In the past there was a federally-run boarding school for Osage students. It was known as the McCabe Boarding School, a.k.a. Osage Boarding School a.k.a. Pawhuska Boarding School. It began around 1889 and closed at a point up to 1893. Additionally, St. Louis School for Osage Indian Girls, created by the Roman Catholic Church, began in 1887 and closed at a point up to 1949.

==Media==
Radio stations licensed to Pawhuska include:
- KPGM Radio 1500 AM, featuring local news until 8:00am and the Sports Animal Format out of Oklahoma City
- KOSG 103.9 FM, featuring Southern Gospel music.

The local newspaper is the Pawhuska Journal-Capital. Its roots go back to two papers which subsequently merged: The Capital and The Journal, each established in 1904. The Journal-Capital has been in continuous publication under that name since April 6, 1925.

==Infrastructure==
===Transportation===
Pawhuska is served by one U.S. Highway and two state highways.
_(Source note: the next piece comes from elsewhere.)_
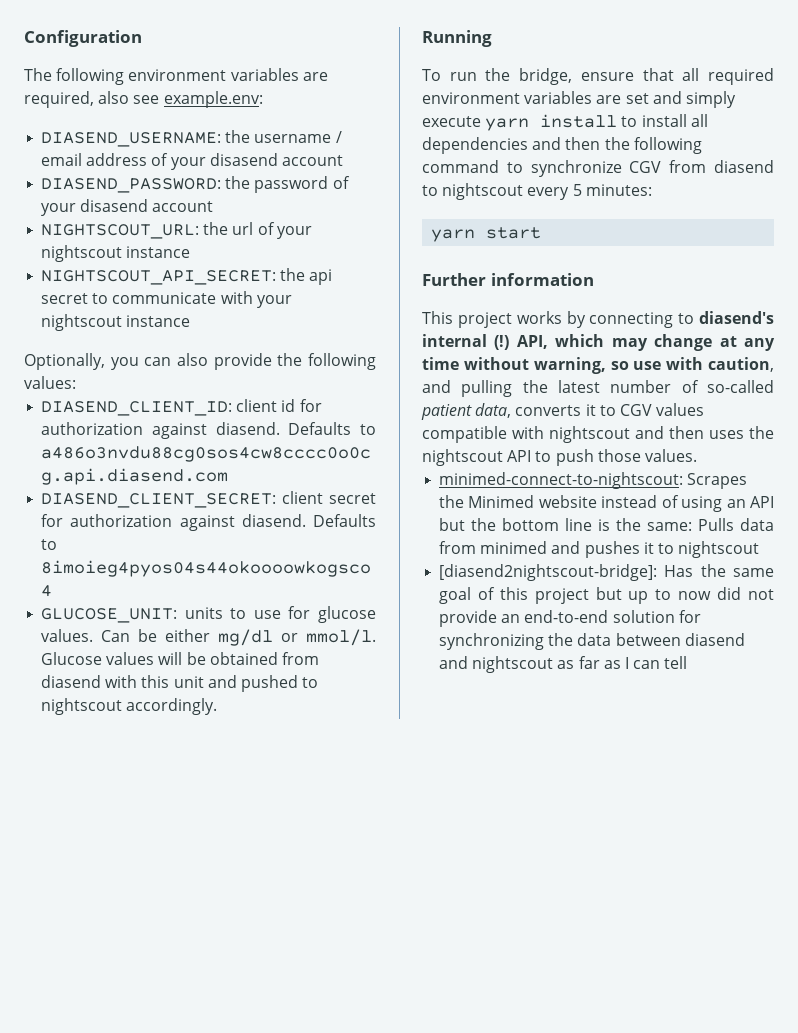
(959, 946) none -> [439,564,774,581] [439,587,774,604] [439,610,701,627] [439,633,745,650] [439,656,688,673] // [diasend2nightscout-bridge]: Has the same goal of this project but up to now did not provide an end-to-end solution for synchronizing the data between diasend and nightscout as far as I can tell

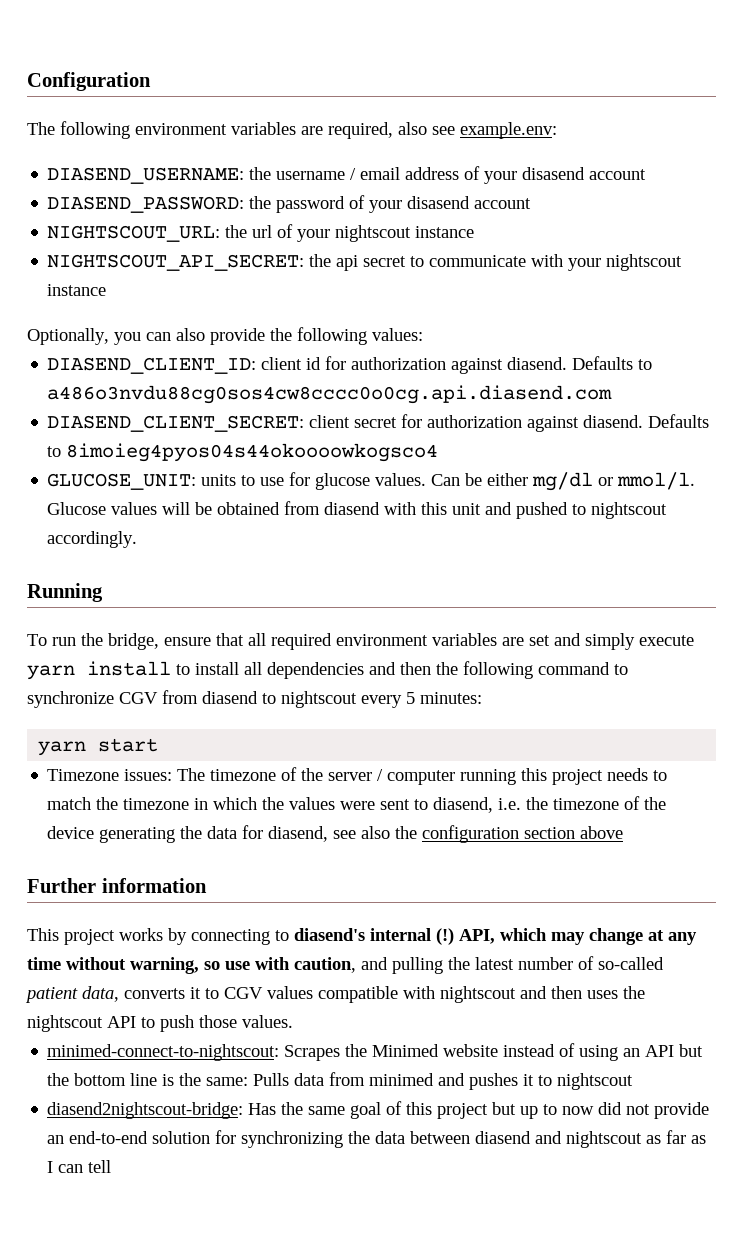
(542, 233) none -> [47,767,668,785] [47,796,667,813] [47,825,624,843] // Timezone issues: The timezone of the server / computer running this project needs to match the timezone in which the values were sent to diasend, i.e. the timezone of the device generating the data for diasend, see also the configuration section above
[439,564,658,581] [diasend2nightscout-bridge]: -> [47,1102,244,1119] diasend2nightscout-bridge:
- US-60 is an east–west highway that enters Pawhuska on the east side of town at the junction of SH-99/SH-11 and follows Main Street. The highway will exit Pawhuska to the west near Elk Lodge Drive.
- SH-11 is a predominately east–west state highway that enters Pawhuska on the east side of town at the junction of US-60/OK-99 and runs along Main Street. Like US-60, the highway will exit Pawhuska to the west near Elk Lodge Drive.
- SH-99 is a north–south state highway. SH-99 will skirt Pawhuska on the east side of town and run concurrently with US-60 to Main Street, where it will continue south. SH-99 will then overlap OK-11 until the highway exits Pawhuska near Osage County Road 2625.
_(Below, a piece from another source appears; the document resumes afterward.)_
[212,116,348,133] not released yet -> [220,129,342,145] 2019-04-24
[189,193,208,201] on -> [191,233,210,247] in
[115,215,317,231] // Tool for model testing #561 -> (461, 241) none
Pawhuska Municipal Airport, FAA Identifier H76, is a single runway airport located on US-60 and Osage County Road 4291, about four miles west of the city. Runway 35/17 is paved, 3,200 ft and 60 ft. The airport opened in September 1945.

==Notable people==

- Louis F. Burns (Osage), historian and author of 13 books about the Osage Indians
- Bill Campbell, American football player
- G. R. Carter, jockey
- Ree Drummond, blogger, author, food writer and television personality
- Lucy Tayiah Eads, Kaw tribal chief
- Ben Johnson, actor
- M. John Kane IV, Oklahoma Supreme Court Justice
- John Joseph Mathews (Osage), historian and author
- Paul Miller, journalist
- Carter Revard, writer and poet
- William Salyers, actor
- Mitch Schauer, creator of The Angry Beavers
- Larry Sellers, actor
- Shockley Shoemake, Oklahoma state legislator and lawyer
- Clarence L. Tinker (Osage), United States Air Force general and namesake of Tinker Air Force Base

==In popular culture==
- In 1930, prairie and oilfield scenes for the film Cimarron were filmed in Pawhuska.
- Tracy Letts' Pulitzer Prize-winning play August: Osage County (2007) is set in a country house near Pawhuska, and the 2013 film of the same name was partially filmed there.
- The Terrence Malick film To the Wonder (2012) was partially filmed in Pawhuska.
- The movie Killers of the Flower Moon (2023) was primarily filmed in Pawhuska.
- Pro wrestler Chief Jay Strongbow was billed as coming from Pawhuska, although he actually hailed from Nutley, New Jersey.